Output exactly the lines below, starting with the line that has "X118935000Y-63500000D03*" and going on through the line that has "X111760000Y-72390000D03*", both included, and no other lines.

Electronics source listings:
···

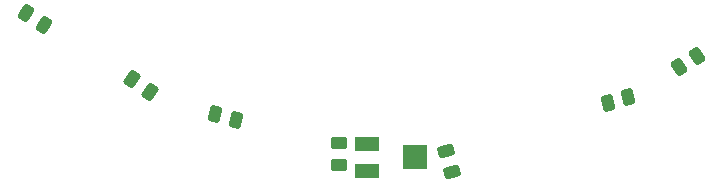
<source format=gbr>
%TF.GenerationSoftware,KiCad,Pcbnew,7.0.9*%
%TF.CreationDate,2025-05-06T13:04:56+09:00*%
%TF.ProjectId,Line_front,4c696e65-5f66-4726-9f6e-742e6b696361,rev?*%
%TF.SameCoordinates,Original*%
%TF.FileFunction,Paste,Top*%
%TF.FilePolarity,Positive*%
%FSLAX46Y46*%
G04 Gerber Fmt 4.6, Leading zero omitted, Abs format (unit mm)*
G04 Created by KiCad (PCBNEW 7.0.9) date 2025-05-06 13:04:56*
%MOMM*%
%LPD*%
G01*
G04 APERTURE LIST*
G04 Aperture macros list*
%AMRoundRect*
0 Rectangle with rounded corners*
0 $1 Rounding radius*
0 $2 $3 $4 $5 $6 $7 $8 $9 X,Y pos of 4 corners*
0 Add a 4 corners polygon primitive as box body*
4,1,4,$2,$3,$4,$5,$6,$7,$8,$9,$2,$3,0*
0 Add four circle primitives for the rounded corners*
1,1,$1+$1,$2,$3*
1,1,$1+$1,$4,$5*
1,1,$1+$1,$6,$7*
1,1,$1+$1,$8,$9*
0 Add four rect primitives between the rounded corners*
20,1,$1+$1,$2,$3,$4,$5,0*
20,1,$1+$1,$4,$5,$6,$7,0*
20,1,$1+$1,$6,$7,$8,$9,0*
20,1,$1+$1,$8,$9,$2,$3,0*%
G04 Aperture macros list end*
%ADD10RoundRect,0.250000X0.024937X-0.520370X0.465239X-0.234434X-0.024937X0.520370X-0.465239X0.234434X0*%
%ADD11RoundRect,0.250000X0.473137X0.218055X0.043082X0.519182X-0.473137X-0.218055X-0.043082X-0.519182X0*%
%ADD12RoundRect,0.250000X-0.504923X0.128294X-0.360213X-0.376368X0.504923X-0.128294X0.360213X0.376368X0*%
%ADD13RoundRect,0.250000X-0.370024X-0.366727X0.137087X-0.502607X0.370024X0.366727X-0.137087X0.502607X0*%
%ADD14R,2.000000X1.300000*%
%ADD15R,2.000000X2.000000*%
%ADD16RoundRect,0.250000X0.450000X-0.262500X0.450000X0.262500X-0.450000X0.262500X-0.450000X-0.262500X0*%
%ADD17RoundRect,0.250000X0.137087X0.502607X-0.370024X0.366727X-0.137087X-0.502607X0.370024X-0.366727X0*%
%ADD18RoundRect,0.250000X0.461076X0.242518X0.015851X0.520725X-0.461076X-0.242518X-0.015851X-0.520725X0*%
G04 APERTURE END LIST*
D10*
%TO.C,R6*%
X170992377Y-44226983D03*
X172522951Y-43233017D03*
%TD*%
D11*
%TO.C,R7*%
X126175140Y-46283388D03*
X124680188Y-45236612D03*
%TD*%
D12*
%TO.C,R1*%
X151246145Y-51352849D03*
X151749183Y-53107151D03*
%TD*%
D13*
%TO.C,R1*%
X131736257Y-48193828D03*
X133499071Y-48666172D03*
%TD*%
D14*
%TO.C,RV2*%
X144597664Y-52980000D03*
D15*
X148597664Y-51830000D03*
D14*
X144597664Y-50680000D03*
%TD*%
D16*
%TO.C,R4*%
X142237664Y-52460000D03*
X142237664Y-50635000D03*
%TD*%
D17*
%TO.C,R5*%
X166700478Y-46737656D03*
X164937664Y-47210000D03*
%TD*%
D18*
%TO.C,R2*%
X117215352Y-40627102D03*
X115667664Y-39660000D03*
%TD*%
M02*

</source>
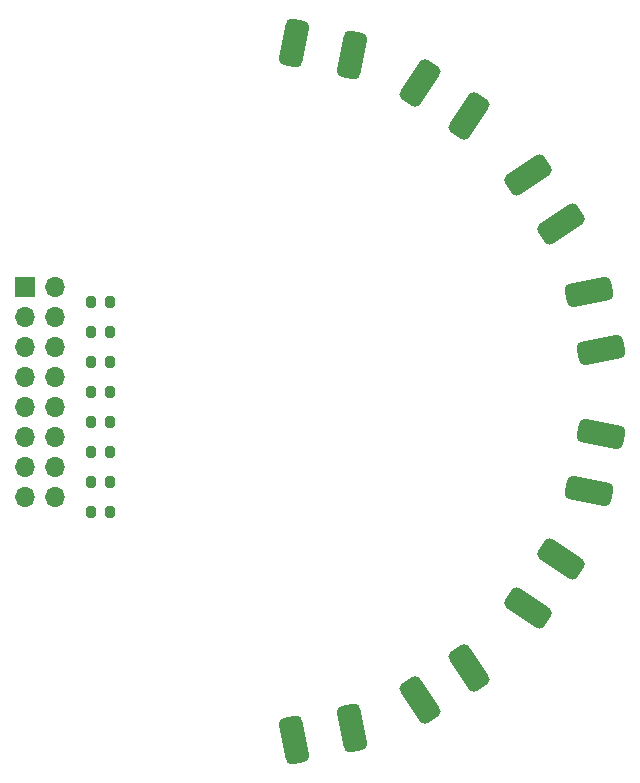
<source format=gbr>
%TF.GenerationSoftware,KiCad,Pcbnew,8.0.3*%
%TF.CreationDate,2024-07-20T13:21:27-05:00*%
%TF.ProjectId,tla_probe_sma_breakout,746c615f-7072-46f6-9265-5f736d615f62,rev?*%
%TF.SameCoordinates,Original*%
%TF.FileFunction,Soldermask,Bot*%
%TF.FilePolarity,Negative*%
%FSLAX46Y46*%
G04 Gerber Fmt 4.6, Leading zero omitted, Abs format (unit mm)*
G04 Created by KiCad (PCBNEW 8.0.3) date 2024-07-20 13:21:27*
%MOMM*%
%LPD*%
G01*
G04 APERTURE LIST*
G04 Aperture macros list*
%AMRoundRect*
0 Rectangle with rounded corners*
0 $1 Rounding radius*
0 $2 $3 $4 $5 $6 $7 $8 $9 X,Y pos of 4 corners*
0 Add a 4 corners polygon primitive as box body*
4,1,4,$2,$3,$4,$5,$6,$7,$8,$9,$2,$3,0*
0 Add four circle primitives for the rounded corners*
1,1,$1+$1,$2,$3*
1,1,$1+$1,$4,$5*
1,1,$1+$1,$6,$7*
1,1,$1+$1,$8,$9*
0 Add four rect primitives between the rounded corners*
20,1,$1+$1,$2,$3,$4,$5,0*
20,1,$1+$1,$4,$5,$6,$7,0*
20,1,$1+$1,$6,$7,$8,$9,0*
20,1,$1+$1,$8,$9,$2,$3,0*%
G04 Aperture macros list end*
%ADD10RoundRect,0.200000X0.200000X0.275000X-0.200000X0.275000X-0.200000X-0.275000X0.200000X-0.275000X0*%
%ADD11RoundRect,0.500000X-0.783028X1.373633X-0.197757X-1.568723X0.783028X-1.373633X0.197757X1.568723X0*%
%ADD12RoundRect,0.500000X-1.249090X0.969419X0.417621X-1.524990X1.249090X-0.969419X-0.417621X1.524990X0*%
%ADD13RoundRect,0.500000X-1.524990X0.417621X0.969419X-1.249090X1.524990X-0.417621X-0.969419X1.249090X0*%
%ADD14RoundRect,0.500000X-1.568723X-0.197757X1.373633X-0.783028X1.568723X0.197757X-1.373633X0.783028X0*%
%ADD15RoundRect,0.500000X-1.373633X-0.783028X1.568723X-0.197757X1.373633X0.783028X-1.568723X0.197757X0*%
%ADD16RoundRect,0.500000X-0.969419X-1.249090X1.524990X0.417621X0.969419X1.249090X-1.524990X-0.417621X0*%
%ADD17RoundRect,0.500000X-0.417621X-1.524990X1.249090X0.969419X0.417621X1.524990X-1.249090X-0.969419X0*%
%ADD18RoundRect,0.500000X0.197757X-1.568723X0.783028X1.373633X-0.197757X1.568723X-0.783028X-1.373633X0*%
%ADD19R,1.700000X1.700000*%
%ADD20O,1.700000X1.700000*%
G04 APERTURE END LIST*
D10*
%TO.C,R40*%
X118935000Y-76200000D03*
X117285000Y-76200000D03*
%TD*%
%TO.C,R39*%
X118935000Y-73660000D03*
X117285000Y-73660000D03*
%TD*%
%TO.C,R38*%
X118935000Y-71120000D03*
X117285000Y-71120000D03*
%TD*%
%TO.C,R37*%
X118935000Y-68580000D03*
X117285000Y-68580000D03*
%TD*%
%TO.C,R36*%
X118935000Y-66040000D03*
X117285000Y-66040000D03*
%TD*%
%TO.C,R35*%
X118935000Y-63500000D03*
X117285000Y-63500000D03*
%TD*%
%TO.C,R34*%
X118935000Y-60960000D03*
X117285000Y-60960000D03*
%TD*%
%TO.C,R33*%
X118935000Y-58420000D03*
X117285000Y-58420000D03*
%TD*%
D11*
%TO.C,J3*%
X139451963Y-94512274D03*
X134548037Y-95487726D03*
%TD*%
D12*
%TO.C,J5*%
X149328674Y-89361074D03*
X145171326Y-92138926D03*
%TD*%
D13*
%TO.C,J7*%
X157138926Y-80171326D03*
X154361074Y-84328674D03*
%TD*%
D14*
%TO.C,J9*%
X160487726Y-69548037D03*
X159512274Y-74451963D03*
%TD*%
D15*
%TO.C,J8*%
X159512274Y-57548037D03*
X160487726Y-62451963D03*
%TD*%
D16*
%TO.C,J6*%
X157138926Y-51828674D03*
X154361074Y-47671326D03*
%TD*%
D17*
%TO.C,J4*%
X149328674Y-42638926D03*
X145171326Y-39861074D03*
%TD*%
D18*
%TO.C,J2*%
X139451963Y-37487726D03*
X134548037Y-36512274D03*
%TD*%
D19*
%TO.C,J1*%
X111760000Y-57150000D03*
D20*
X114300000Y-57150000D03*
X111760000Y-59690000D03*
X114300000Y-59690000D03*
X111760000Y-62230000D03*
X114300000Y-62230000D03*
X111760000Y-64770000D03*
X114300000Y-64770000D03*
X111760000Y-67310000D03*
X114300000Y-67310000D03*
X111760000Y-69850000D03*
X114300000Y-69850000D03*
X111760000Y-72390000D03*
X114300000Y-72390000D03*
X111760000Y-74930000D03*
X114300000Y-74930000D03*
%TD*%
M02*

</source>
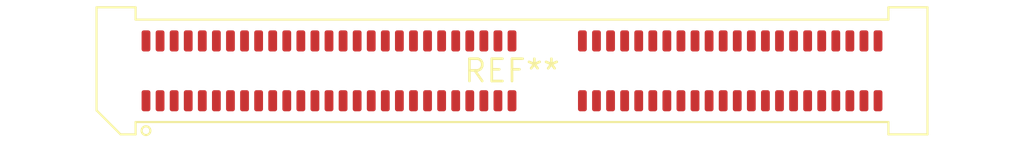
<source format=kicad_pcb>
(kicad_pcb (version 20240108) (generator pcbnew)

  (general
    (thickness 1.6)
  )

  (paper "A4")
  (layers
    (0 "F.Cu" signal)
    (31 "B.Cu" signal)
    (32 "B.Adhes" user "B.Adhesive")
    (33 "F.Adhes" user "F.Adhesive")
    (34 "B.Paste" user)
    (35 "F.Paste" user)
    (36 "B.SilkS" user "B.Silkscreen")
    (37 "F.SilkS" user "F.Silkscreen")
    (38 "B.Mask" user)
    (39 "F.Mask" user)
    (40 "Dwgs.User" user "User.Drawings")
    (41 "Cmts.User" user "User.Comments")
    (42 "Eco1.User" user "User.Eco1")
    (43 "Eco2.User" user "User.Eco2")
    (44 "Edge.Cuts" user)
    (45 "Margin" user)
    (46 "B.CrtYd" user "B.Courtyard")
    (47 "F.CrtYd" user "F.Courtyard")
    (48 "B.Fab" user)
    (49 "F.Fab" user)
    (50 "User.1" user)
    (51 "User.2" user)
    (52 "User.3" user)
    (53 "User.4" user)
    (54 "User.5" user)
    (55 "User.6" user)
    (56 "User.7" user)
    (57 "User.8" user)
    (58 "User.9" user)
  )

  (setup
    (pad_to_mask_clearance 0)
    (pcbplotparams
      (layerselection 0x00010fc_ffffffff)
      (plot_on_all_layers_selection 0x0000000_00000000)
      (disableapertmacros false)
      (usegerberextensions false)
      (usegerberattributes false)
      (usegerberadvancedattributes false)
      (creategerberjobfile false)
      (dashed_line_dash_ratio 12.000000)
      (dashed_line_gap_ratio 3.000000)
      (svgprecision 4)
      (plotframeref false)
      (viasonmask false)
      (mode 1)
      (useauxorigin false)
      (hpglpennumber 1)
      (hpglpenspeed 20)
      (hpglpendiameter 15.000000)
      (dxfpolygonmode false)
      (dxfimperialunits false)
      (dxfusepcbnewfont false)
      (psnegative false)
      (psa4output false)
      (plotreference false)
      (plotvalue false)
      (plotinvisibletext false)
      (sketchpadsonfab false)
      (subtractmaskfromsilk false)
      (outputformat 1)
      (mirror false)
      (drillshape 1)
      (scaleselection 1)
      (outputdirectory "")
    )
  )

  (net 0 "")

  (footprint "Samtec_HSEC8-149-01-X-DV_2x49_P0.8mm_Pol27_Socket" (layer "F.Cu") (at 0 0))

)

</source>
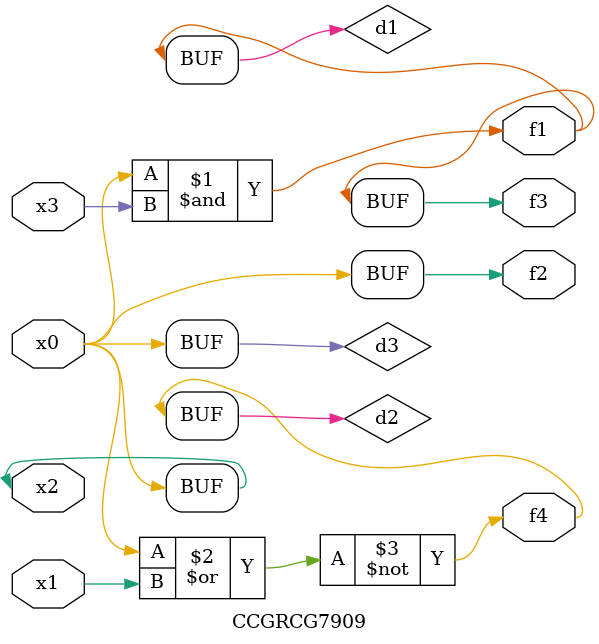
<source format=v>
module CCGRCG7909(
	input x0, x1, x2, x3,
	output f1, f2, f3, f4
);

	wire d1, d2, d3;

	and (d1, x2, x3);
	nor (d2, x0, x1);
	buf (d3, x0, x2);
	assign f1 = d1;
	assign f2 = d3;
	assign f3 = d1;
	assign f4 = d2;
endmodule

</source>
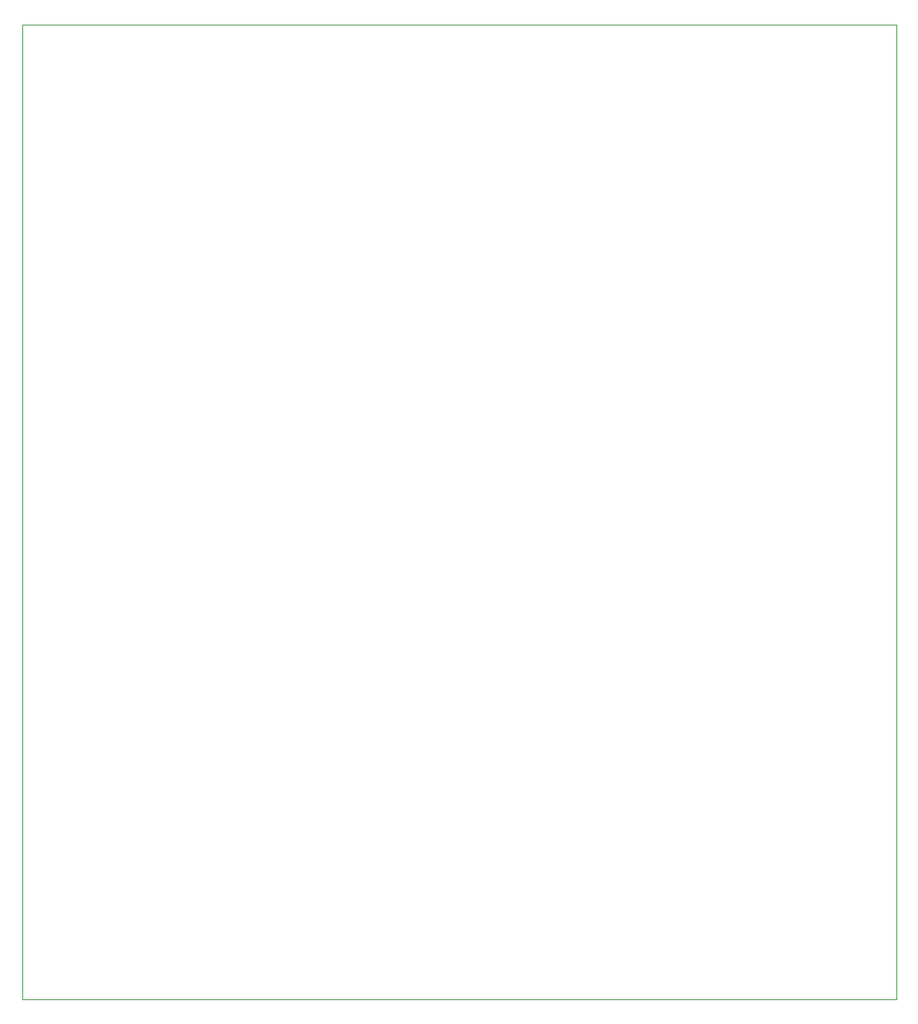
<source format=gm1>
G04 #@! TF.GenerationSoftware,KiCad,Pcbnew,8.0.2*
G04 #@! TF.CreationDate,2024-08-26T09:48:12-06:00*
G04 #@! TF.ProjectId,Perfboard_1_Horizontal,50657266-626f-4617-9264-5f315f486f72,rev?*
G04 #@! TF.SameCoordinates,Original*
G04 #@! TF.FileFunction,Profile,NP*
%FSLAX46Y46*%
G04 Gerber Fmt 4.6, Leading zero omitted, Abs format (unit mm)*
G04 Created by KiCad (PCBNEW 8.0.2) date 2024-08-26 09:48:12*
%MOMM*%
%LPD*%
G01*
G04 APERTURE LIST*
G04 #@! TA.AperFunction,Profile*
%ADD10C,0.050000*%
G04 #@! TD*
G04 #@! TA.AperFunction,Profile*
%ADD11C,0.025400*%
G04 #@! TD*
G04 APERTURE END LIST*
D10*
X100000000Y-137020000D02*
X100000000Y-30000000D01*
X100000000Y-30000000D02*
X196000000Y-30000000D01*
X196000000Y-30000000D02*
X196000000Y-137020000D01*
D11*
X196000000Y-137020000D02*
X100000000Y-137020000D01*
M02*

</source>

···

OUTPUT BELOW
X118935000Y-63500000D03*
X117285000Y-63500000D03*
%TD*%
%TO.C,R34*%
X118935000Y-60960000D03*
X117285000Y-60960000D03*
%TD*%
%TO.C,R33*%
X118935000Y-58420000D03*
X117285000Y-58420000D03*
%TD*%
D11*
%TO.C,J3*%
X139451963Y-94512274D03*
X134548037Y-95487726D03*
%TD*%
D12*
%TO.C,J5*%
X149328674Y-89361074D03*
X145171326Y-92138926D03*
%TD*%
D13*
%TO.C,J7*%
X157138926Y-80171326D03*
X154361074Y-84328674D03*
%TD*%
D14*
%TO.C,J9*%
X160487726Y-69548037D03*
X159512274Y-74451963D03*
%TD*%
D15*
%TO.C,J8*%
X159512274Y-57548037D03*
X160487726Y-62451963D03*
%TD*%
D16*
%TO.C,J6*%
X157138926Y-51828674D03*
X154361074Y-47671326D03*
%TD*%
D17*
%TO.C,J4*%
X149328674Y-42638926D03*
X145171326Y-39861074D03*
%TD*%
D18*
%TO.C,J2*%
X139451963Y-37487726D03*
X134548037Y-36512274D03*
%TD*%
D19*
%TO.C,J1*%
X111760000Y-57150000D03*
D20*
X114300000Y-57150000D03*
X111760000Y-59690000D03*
X114300000Y-59690000D03*
X111760000Y-62230000D03*
X114300000Y-62230000D03*
X111760000Y-64770000D03*
X114300000Y-64770000D03*
X111760000Y-67310000D03*
X114300000Y-67310000D03*
X111760000Y-69850000D03*
X114300000Y-69850000D03*
X111760000Y-72390000D03*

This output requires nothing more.